• _Work request_:
Copy out the text of every row below word for word and line for line. Leave out the pictures.

Stored data entries:
----

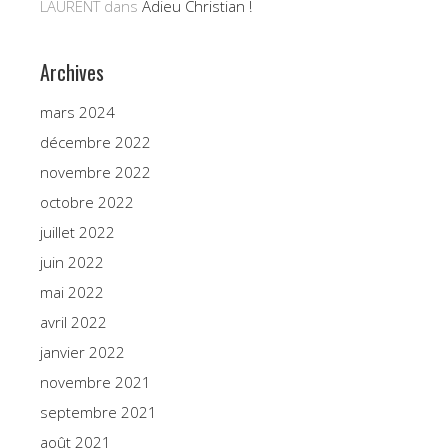
LAURENT
dans
Adieu Christian !
Archives
mars 2024
décembre 2022
novembre 2022
octobre 2022
juillet 2022
juin 2022
mai 2022
avril 2022
janvier 2022
novembre 2021
septembre 2021
août 2021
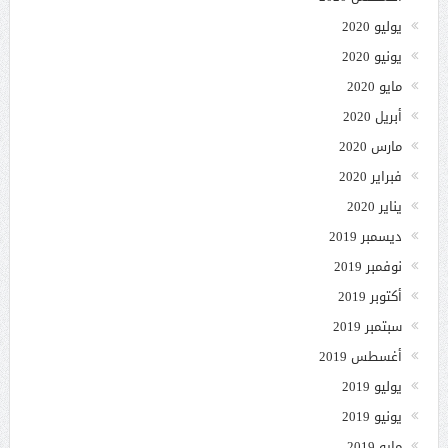
يوليو 2020
يونيو 2020
مايو 2020
أبريل 2020
مارس 2020
فبراير 2020
يناير 2020
ديسمبر 2019
نوفمبر 2019
أكتوبر 2019
سبتمبر 2019
أغسطس 2019
يوليو 2019
يونيو 2019
مايو 2019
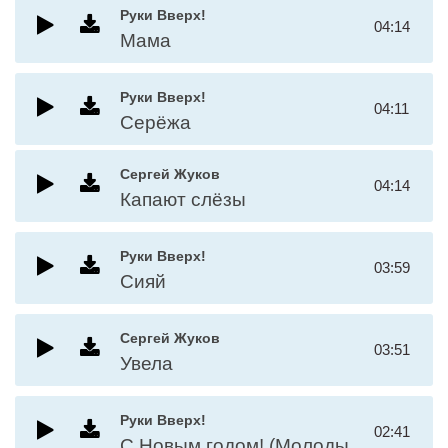
Руки Вверх!
04:14
Мама
Руки Вверх!
04:11
Серёжа
Сергей Жуков
04:14
Капают слёзы
Руки Вверх!
03:59
Сияй
Сергей Жуков
03:51
Увела
Руки Вверх!
02:41
С Новым годом! (Молодыми)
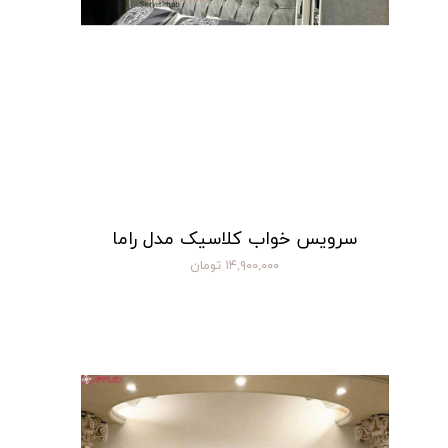
سرویس خواب کلاسیک مدل راما
۱۴,۹۰۰,۰۰۰ تومان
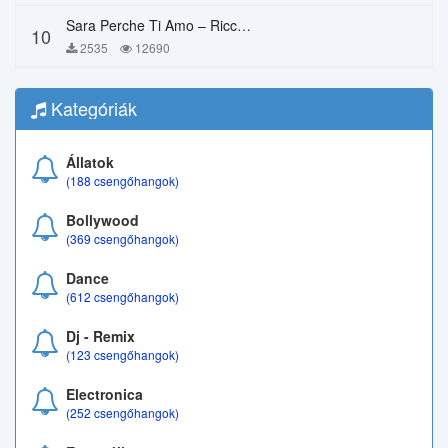
Sara Perche Ti Amo – Ricchi E Poveri
10
2535
12690
Kategóriák
Állatok
(188 csengőhangok)
Bollywood
(369 csengőhangok)
Dance
(612 csengőhangok)
Dj - Remix
(123 csengőhangok)
Electronica
(252 csengőhangok)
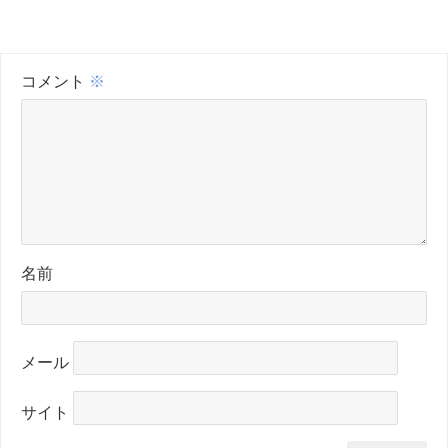
コメント
※
名前
メール
サイト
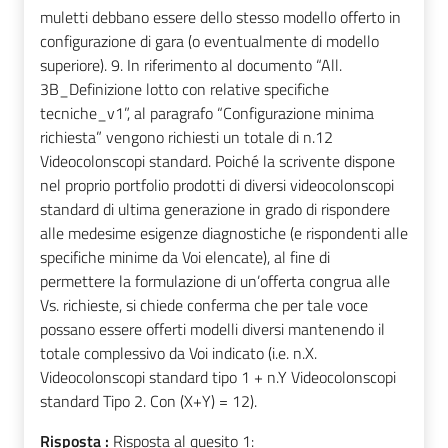
muletti debbano essere dello stesso modello offerto in
configurazione di gara (o eventualmente di modello
superiore). 9. In riferimento al documento “All.
3B_Definizione lotto con relative specifiche
tecniche_v1”, al paragrafo “Configurazione minima
richiesta” vengono richiesti un totale di n.12
Videocolonscopi standard. Poiché la scrivente dispone
nel proprio portfolio prodotti di diversi videocolonscopi
standard di ultima generazione in grado di rispondere
alle medesime esigenze diagnostiche (e rispondenti alle
specifiche minime da Voi elencate), al fine di
permettere la formulazione di un’offerta congrua alle
Vs. richieste, si chiede conferma che per tale voce
possano essere offerti modelli diversi mantenendo il
totale complessivo da Voi indicato (i.e. n.X.
Videocolonscopi standard tipo 1 + n.Y Videocolonscopi
standard Tipo 2. Con (X+Y) = 12).
Risposta :
Risposta al quesito 1:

----

• _Response to the task_:
LAURENT
dans
Adieu Christian !
Archives
mars 2024
décembre 2022
novembre 2022
octobre 2022
juillet 2022
juin 2022
mai 2022
avril 2022
janvier 2022
novembre 2021
septembre 2021
août 2021
يوليو 2020
يونيو 2020
مايو 2020
أبريل 2020
مارس 2020
فبراير 2020
يناير 2020
ديسمبر 2019
نوفمبر 2019
أكتوبر 2019
سبتمبر 2019
أغسطس 2019
يوليو 2019
يونيو 2019
مايو 2019
Руки Вверх!
04:14
Мама
Руки Вверх!
04:11
Серёжа
Сергей Жуков
04:14
Капают слёзы
Руки Вверх!
03:59
Сияй
Сергей Жуков
03:51
Увела
Руки Вверх!
02:41
С Новым годом! (Молодыми)
سرویس خواب کلاسیک مدل راما
۱۴,۹۰۰,۰۰۰ تومان
Sara Perche Ti Amo – Ricchi E Poveri
10
2535
12690
Kategóriák
Állatok
(188 csengőhangok)
Bollywood
(369 csengőhangok)
Dance
(612 csengőhangok)
Dj - Remix
(123 csengőhangok)
Electronica
(252 csengőhangok)
コメント
※
名前
メール
サイト
muletti debbano essere dello stesso modello offerto in
configurazione di gara (o eventualmente di modello
superiore). 9. In riferimento al documento “All.
3B_Definizione lotto con relative specifiche
tecniche_v1”, al paragrafo “Configurazione minima
richiesta” vengono richiesti un totale di n.12
Videocolonscopi standard. Poiché la scrivente dispone
nel proprio portfolio prodotti di diversi videocolonscopi
standard di ultima generazione in grado di rispondere
alle medesime esigenze diagnostiche (e rispondenti alle
specifiche minime da Voi elencate), al fine di
permettere la formulazione di un’offerta congrua alle
Vs. richieste, si chiede conferma che per tale voce
possano essere offerti modelli diversi mantenendo il
totale complessivo da Voi indicato (i.e. n.X.
Videocolonscopi standard tipo 1 + n.Y Videocolonscopi
standard Tipo 2. Con (X+Y) = 12).
Risposta :
Risposta al quesito 1:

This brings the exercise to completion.